Jakarta, Gesuri.id - Ketua Komisi D DPRD DKI Jakarta, Yuke Yurike, menyatakan bahwa Gerakan Menabung Air idealnya dijadikan sebagai gerakan nasional.
Menurutnya, gerakan ini memiliki peran penting dalam membentuk pola pikir positif dan kesadaran kolektif untuk menjaga dan mengelola sumber daya air secara bijak.
“Dengan Gerakan Menabung Air, pola pikir positif akan terbentuk bahwa air itu amanah dari Allah yang harus dikelola dan didayagunakan sebaik-baiknya,” ujar Yuke, beberapa waktu lalu.
Yuke menekankan bahwa air tidak hanya dibutuhkan untuk kebutuhan dasar seperti minum, mandi, dan bersuci, tetapi juga dapat dimanfaatkan lebih luas, seperti untuk sistem pertanian dan pembangkit listrik.
Ia bahkan menyampaikan bahwa jika potensi air dikelola dengan optimal, Indonesia bisa menjadi negara pengekspor air ke wilayah-wilayah yang kekurangan, seperti negara-negara padang pasir.
“Idealnya, Indonesia menjadi pengekspor air ke negara-negara padang pasir jika bisa memanfaatkannya secara optimal,” tambah politisi PDI Perjuangan itu.
Menurutnya, Gerakan Menabung Air juga merupakan salah satu cara konkret untuk meminimalisasi potensi bencana, khususnya banjir yang sering melanda wilayah perkotaan. Oleh karena itu, ia mengajak semua pihak untuk bersama-sama menyukseskan gerakan ini.
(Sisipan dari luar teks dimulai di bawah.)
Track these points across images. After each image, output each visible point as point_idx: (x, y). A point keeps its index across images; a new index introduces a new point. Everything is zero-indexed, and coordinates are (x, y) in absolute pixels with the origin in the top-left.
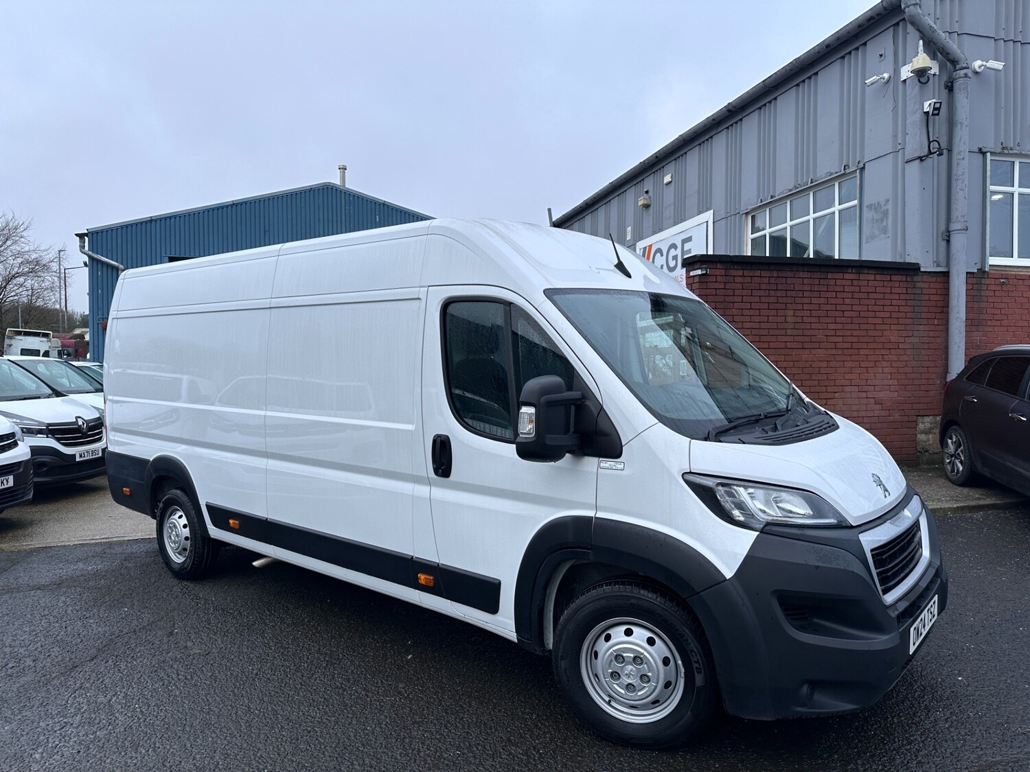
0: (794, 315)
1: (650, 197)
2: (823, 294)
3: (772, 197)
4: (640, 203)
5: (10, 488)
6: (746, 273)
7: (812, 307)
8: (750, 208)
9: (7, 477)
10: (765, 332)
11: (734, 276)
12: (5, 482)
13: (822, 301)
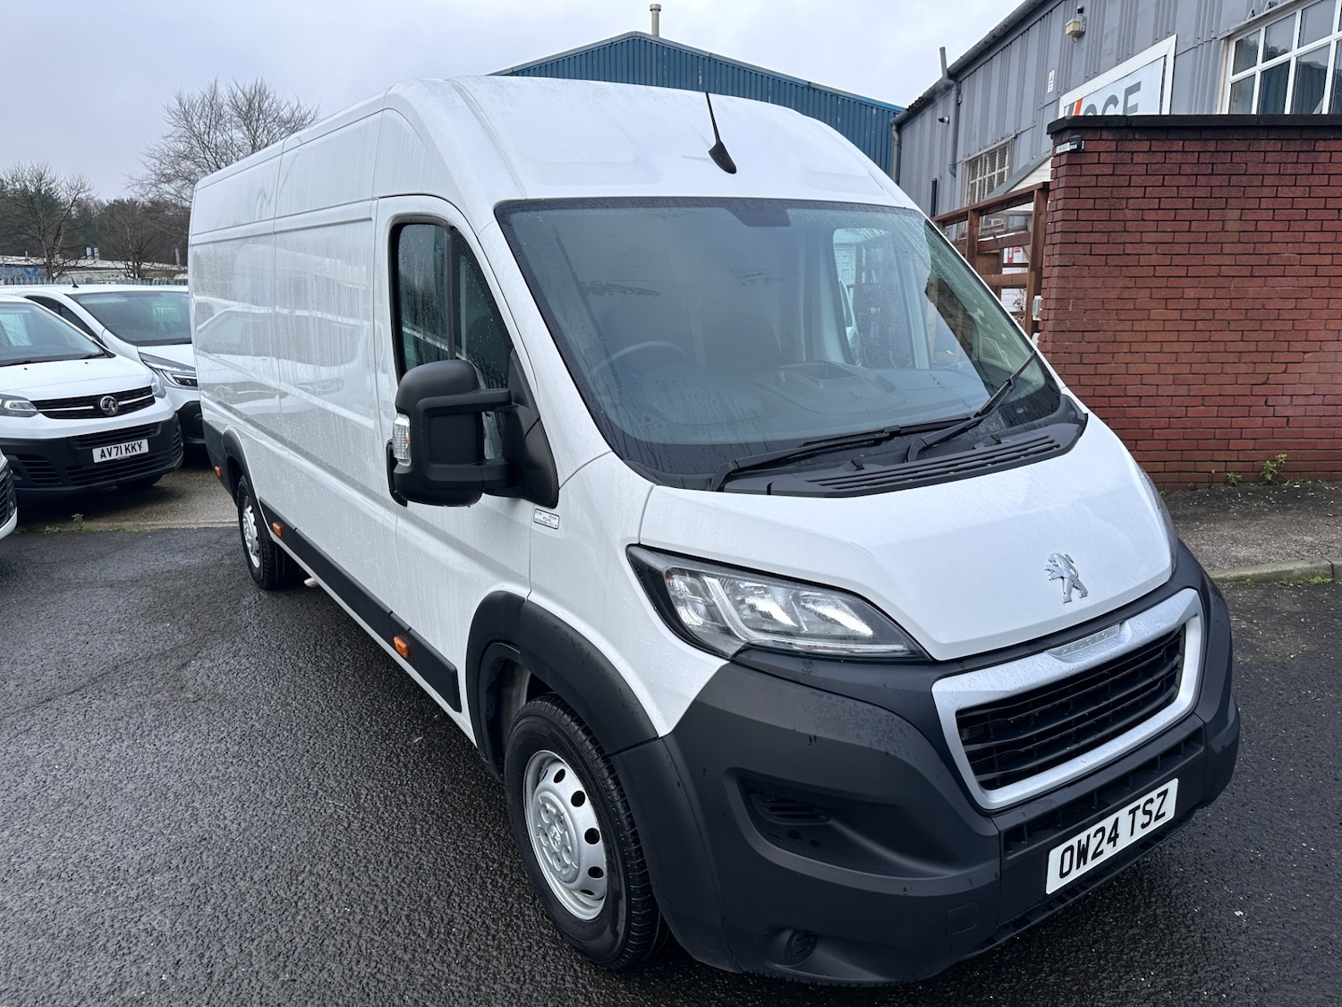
0: (1241, 219)
1: (1084, 19)
2: (1302, 180)
3: (1271, 5)
4: (1068, 30)
5: (144, 454)
6: (1156, 146)
7: (1277, 203)
8: (1233, 28)
9: (139, 442)
10: (1182, 249)
11: (1133, 153)
12: (137, 447)
13: (1299, 192)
“Kita semua, harus tergerak menyukseskan Gerakan Menabung Air agar potensi musibah banjir dapat diminimalisasi,“ tuturnya.
Dalam rangka mewujudkan gerakan tersebut, Yuke mendorong agar setiap lingkungan RT/RW dan kelurahan memiliki ruang terbuka hijau (RTH), sumur resapan, serta lubang biopori yang bisa difungsikan sebagai bank air.
Ia menyoroti program Pemprov DKI yang tengah membahas pemanfaatan lahan-lahan terlantar menjadi RTH bersama DPRD.
“Program tersebut kini sedang dibahas dengan DPRD,“ ungkap Yuke.
Ia menegaskan bahwa gerakan ini harus diaktualisasikan secara efektif dengan melibatkan seluruh lapisan masyarakat agar memiliki kesadaran ekologis yang kuat.
Gerakan Menabung Air, kata Yuke, adalah budaya konstruktif yang ramah terhadap air dan bumi.
“Sebab, gerakan tersebut merupakan budaya konstruktif ramah air. Sekaligus langkah strategis dan efektif menyelamatkan bumi dan umat manusia dari ancaman banjir atau kekeringan. Termasuk ancaman krisis pangan dan krisis kemanusiaan,” pungkasnya.